(Input for this task begins)

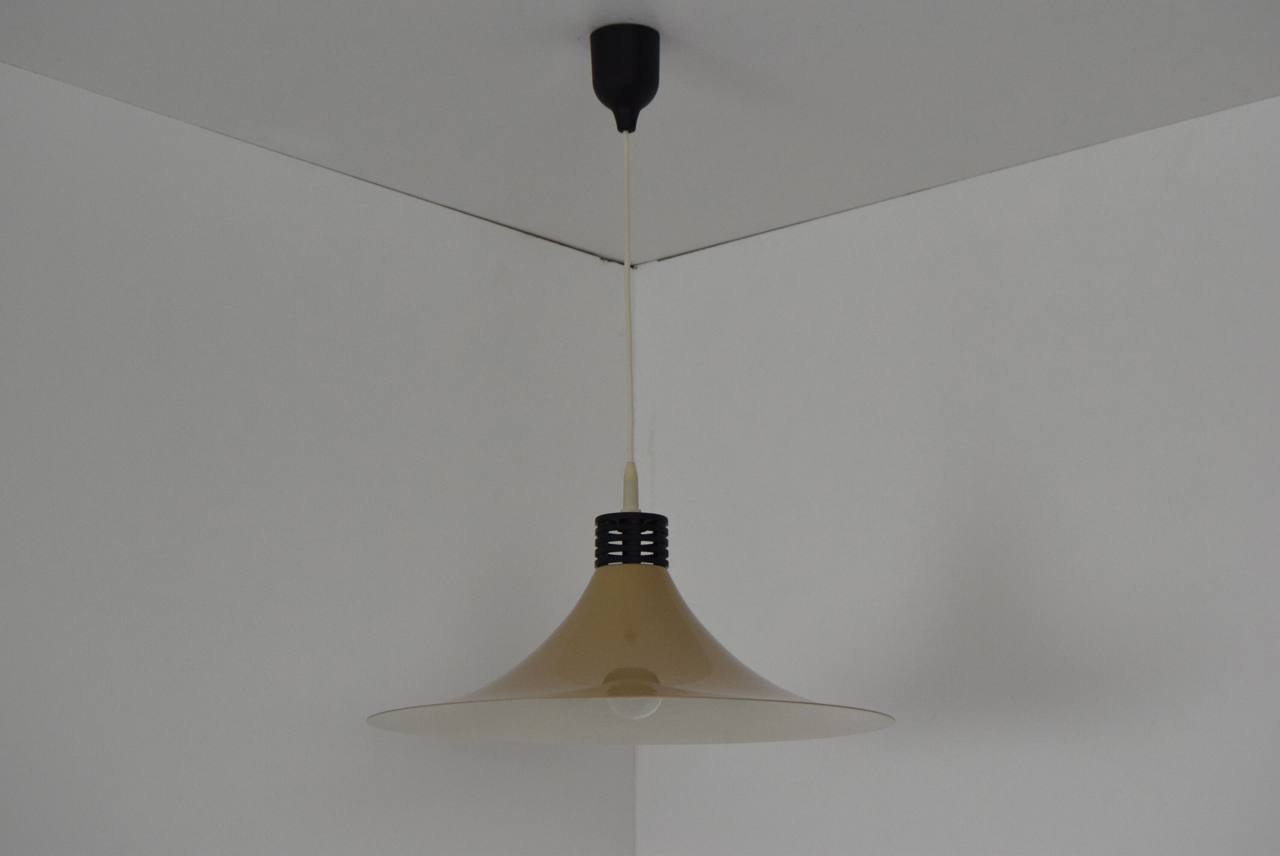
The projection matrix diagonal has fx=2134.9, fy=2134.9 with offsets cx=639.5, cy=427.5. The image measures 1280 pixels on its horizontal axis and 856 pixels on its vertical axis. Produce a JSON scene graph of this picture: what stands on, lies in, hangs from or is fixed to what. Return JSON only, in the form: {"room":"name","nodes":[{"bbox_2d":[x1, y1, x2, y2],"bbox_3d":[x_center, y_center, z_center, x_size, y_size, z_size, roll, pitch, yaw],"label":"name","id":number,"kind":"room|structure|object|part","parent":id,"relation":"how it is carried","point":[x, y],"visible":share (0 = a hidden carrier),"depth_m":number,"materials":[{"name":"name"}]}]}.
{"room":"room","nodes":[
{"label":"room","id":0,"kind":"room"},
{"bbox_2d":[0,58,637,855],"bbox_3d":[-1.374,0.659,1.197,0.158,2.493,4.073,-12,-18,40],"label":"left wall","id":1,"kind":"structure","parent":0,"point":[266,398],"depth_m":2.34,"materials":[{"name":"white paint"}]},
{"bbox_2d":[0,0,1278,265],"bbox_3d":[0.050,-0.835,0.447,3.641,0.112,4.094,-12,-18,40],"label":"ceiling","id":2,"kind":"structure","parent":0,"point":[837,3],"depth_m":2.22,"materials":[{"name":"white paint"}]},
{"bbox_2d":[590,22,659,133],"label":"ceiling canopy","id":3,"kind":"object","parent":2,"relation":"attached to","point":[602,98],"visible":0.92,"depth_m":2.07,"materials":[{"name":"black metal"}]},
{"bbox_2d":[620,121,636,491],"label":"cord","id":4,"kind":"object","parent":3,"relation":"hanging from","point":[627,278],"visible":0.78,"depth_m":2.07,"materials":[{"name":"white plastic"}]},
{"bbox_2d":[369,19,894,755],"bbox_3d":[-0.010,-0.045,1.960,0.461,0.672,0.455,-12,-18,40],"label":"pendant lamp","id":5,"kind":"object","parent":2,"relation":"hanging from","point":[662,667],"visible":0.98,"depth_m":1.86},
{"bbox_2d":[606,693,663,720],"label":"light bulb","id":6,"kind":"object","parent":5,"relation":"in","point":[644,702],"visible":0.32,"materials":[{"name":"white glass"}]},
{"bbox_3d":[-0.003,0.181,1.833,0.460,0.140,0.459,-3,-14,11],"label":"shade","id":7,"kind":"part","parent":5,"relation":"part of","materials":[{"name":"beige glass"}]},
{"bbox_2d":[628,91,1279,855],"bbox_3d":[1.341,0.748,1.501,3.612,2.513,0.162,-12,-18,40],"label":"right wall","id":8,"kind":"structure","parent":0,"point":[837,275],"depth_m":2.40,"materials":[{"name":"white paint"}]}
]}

(Input for this task ends)

- _What needs to be done_
Write out every record above exactly as it stands, but leave out the pictures.

- _Response to this exercise_
The projection matrix diagonal has fx=2134.9, fy=2134.9 with offsets cx=639.5, cy=427.5. The image measures 1280 pixels on its horizontal axis and 856 pixels on its vertical axis. Produce a JSON scene graph of this picture: what stands on, lies in, hangs from or is fixed to what. Return JSON only, in the form: {"room":"name","nodes":[{"bbox_2d":[x1, y1, x2, y2],"bbox_3d":[x_center, y_center, z_center, x_size, y_size, z_size, roll, pitch, yaw],"label":"name","id":number,"kind":"room|structure|object|part","parent":id,"relation":"how it is carried","point":[x, y],"visible":share (0 = a hidden carrier),"depth_m":number,"materials":[{"name":"name"}]}]}.
{"room":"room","nodes":[
{"label":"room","id":0,"kind":"room"},
{"bbox_2d":[0,58,637,855],"bbox_3d":[-1.374,0.659,1.197,0.158,2.493,4.073,-12,-18,40],"label":"left wall","id":1,"kind":"structure","parent":0,"point":[266,398],"depth_m":2.34,"materials":[{"name":"white paint"}]},
{"bbox_2d":[0,0,1278,265],"bbox_3d":[0.050,-0.835,0.447,3.641,0.112,4.094,-12,-18,40],"label":"ceiling","id":2,"kind":"structure","parent":0,"point":[837,3],"depth_m":2.22,"materials":[{"name":"white paint"}]},
{"bbox_2d":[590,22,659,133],"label":"ceiling canopy","id":3,"kind":"object","parent":2,"relation":"attached to","point":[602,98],"visible":0.92,"depth_m":2.07,"materials":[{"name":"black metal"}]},
{"bbox_2d":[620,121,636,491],"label":"cord","id":4,"kind":"object","parent":3,"relation":"hanging from","point":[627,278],"visible":0.78,"depth_m":2.07,"materials":[{"name":"white plastic"}]},
{"bbox_2d":[369,19,894,755],"bbox_3d":[-0.010,-0.045,1.960,0.461,0.672,0.455,-12,-18,40],"label":"pendant lamp","id":5,"kind":"object","parent":2,"relation":"hanging from","point":[662,667],"visible":0.98,"depth_m":1.86},
{"bbox_2d":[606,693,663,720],"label":"light bulb","id":6,"kind":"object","parent":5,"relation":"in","point":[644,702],"visible":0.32,"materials":[{"name":"white glass"}]},
{"bbox_3d":[-0.003,0.181,1.833,0.460,0.140,0.459,-3,-14,11],"label":"shade","id":7,"kind":"part","parent":5,"relation":"part of","materials":[{"name":"beige glass"}]},
{"bbox_2d":[628,91,1279,855],"bbox_3d":[1.341,0.748,1.501,3.612,2.513,0.162,-12,-18,40],"label":"right wall","id":8,"kind":"structure","parent":0,"point":[837,275],"depth_m":2.40,"materials":[{"name":"white paint"}]}
]}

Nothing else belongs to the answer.